Data in this exercise START

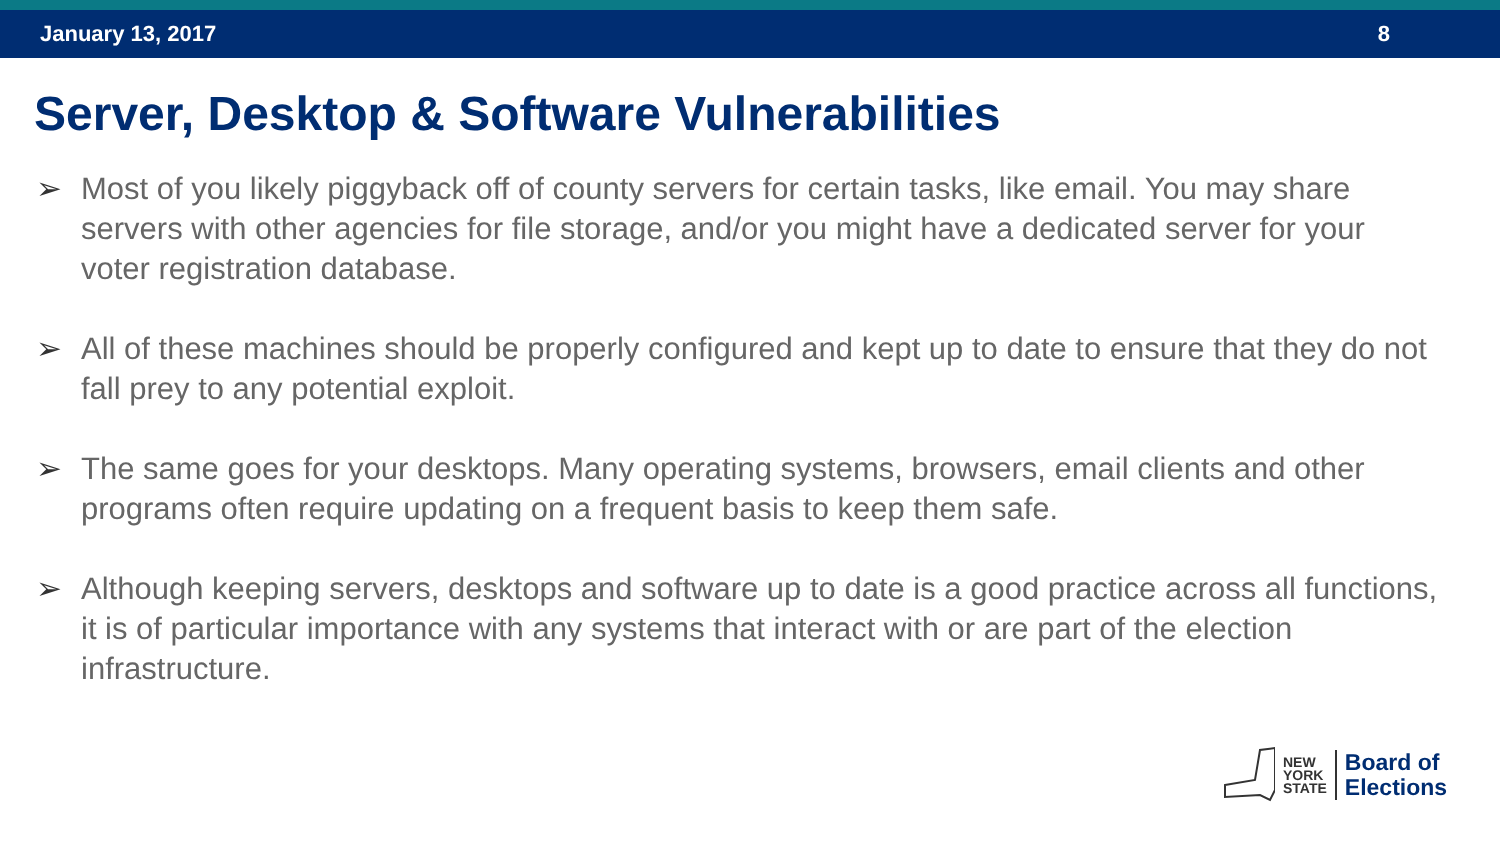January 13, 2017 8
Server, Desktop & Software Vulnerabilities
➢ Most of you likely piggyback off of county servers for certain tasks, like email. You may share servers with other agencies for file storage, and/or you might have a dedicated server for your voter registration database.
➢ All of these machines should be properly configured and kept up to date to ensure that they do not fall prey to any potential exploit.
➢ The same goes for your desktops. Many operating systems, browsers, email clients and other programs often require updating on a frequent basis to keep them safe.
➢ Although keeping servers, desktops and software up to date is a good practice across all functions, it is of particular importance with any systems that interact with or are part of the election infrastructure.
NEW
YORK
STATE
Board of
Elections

Data in this exercise END

Working down from the line that contains "the election infrastructure.", retype each line exactly through the last line of the data, and give nothing else.

* Response box:
➢ Although keeping servers, desktops and software up to date is a good practice across all functions, it is of particular importance with any systems that interact with or are part of the election infrastructure.
NEW
YORK
STATE
Board of
Elections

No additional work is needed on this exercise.